- **Work instructions**:
[a] Please retype the passage from the market commentary, starting with "Does anyone remember" and going on through "is tanking again.".
[b] Say whether each statement agrees with the market commentary, answering yes or no and quoting the words of the commentary that decide it. (i) Japan's economy grew at an annualized pace of 3.5% in the first three months of the year. (ii) Marshall McLuhan said every story has two sides. (iii) Jobless applications are at a ten-year low.
[c] Write what comes next in the market commentary, picking up after its final sentence.

- **Selected passage**:
◇ ◇ ◇

It’s early, early in the morning, way before the market opens. As I ponder the day, me thinks the market will take a breather today. The headlines are blaring about the rise in jobless claims, the drop in housing starts, and how Walmart’s profits missed expectations because of weak US sales. On the other hand, home-building permits are up, jobless applications are at a five-year low and the economy has added 208,000 jobs per month since November, and, Walmart, well, I don’t know. Maybe folks are buying more American these days.

And then there is also Japan and the market itself. Both or either could pump up the market or send it off to take a little nap today.

  • Japan’s gross domestic product, the broadest measure of goods and services produced across the economy, grew at an annualized pace of 3.5% in the first three months of the year, as consumers loosened their purse strings and exports to the U.S. picked up
  • The overall market showed further signs of strength despite the S&P 500 rising to a record for the fourth session in a row. The broad market index has recorded 15 new closing highs this year.

Wow! Fifteen new closing highs this year seems a bit excessive, but, then again, as I have been writing, the market most always knows what it is doing. Just imagine if Japan gets back to being a player in the global economy. Just imagine …

Does anyone remember the name, Marshall McLuhan? He was a philosophical icon back in the 1960s and he said a lot of thoughtful stuff that kept the period thinkers on their toes. Anyway, he said there are not two sides to a story; there are forty or more. He is right and I finally figured out this is the reason the breathless media comes off as so negative, or, sometimes, like a door-to-door salesperson selling only good stuff. It cannot possibly report all of the angles to a story, so it only reports those angles that will sell the story. For example, if you only read the following, you would think you should divest from or short the auto sector, or the economy is tanking again.

  • An increase in auto repossessions due to borrowers defaulting on their car loans is raising new questions about whether the auto industry is going too far selling new cars and trucks to those with subprime credit records.

Well, the reading of the above has a certain appeal to those who seek out the negative, but another side to that story is the following.

  • “I don’t think there is need to be concerned with the industry right now. We are seeing slight increases in delinquency. However, they are still at historic lows,” said Melinda Zabritski with Experian Automotive. “Despite a slight increase in delinquency, the charge-offs when they do occur are lower today than they have been in years.”

◇ ◇ ◇

- **Given information**:
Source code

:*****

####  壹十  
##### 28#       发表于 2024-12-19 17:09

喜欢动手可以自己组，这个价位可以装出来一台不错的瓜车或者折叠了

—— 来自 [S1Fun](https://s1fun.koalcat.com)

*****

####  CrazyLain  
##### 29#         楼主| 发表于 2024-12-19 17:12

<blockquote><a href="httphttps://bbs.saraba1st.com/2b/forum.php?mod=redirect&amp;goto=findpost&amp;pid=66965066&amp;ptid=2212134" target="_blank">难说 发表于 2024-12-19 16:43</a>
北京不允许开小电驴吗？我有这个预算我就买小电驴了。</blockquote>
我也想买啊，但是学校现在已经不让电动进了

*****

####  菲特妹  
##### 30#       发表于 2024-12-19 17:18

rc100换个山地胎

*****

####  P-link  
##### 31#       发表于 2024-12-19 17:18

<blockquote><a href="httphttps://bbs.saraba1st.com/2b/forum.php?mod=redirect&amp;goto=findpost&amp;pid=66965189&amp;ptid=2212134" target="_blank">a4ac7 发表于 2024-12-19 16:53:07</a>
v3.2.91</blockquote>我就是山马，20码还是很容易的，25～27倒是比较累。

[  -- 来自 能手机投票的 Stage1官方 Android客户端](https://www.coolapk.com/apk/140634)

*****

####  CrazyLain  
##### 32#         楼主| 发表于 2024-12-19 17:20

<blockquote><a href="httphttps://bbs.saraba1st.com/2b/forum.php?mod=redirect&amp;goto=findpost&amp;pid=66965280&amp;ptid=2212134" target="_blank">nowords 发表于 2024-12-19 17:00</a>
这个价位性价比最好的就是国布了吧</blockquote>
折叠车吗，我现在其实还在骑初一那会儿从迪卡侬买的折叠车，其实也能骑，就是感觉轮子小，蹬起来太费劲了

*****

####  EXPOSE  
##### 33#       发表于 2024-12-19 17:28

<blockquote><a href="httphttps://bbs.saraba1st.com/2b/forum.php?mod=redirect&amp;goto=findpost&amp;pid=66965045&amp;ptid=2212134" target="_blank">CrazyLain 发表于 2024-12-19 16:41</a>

◇ ◇ ◇

- **Solved tasks**:
[a]
Does anyone remember the name, Marshall McLuhan? He was a philosophical icon back in the 1960s and he said a lot of thoughtful stuff that kept the period thinkers on their toes. Anyway, he said there are not two sides to a story; there are forty or more. He is right and I finally figured out this is the reason the breathless media comes off as so negative, or, sometimes, like a door-to-door salesperson selling only good stuff. It cannot possibly report all of the angles to a story, so it only reports those angles that will sell the story. For example, if you only read the following, you would think you should divest from or short the auto sector, or the economy is tanking again.

[b]
(i) Yes: "grew at an annualized pace of 3.5% in the first three months of the year"
(ii) No: "he said there are not two sides to a story; there are forty or more"
(iii) No: "jobless applications are at a five-year low"

[c]
Experian automotive did the research and put out the news, so one should give some credence to them when they tell us things are not as bad as the former sentence indicates. One should also take away from their analysis that as the economy grows, so will the auto sector, which means more profit, which means you should be looking at the cheapest of US automaker stocks – Ford. What a bargain that stock is now.

As to the market, well, it opened as I was writing the above and it is not showing signs of running for the hills. In fact, it is flat as I write. A down day would be good, though. A little something to throw off the sniffers, the folks that keep telling us to watch out, the market climb is not real. Then again, another side to that story is the following.

  • In signs that the rally may strengthen from the current levels, the Credit Suisse Fear Barometer, known as the CSFB Index, fell 11.4 points over the past two weeks – the largest decline on record – and is now at a one-year low of 21.73.
  • The indicator essentially tracks the willingness of investors to pay for downside protection with zero-premium so-called collar trades that expire in three months, using S&P 500 index options.

I don’t know what the above portends for the market, whether it really is a sign that the market will keep on heading higher. What I do know is that I, for one, believe the market will keep going higher because there are more sides to the economic story that point to growth than not. And that is all we can do – gather all sides and then make a reasoned conclusion.

Speaking of cars … I need to get in mine to drive the 13 hours back to California. I hope they did not repossess it while I slept.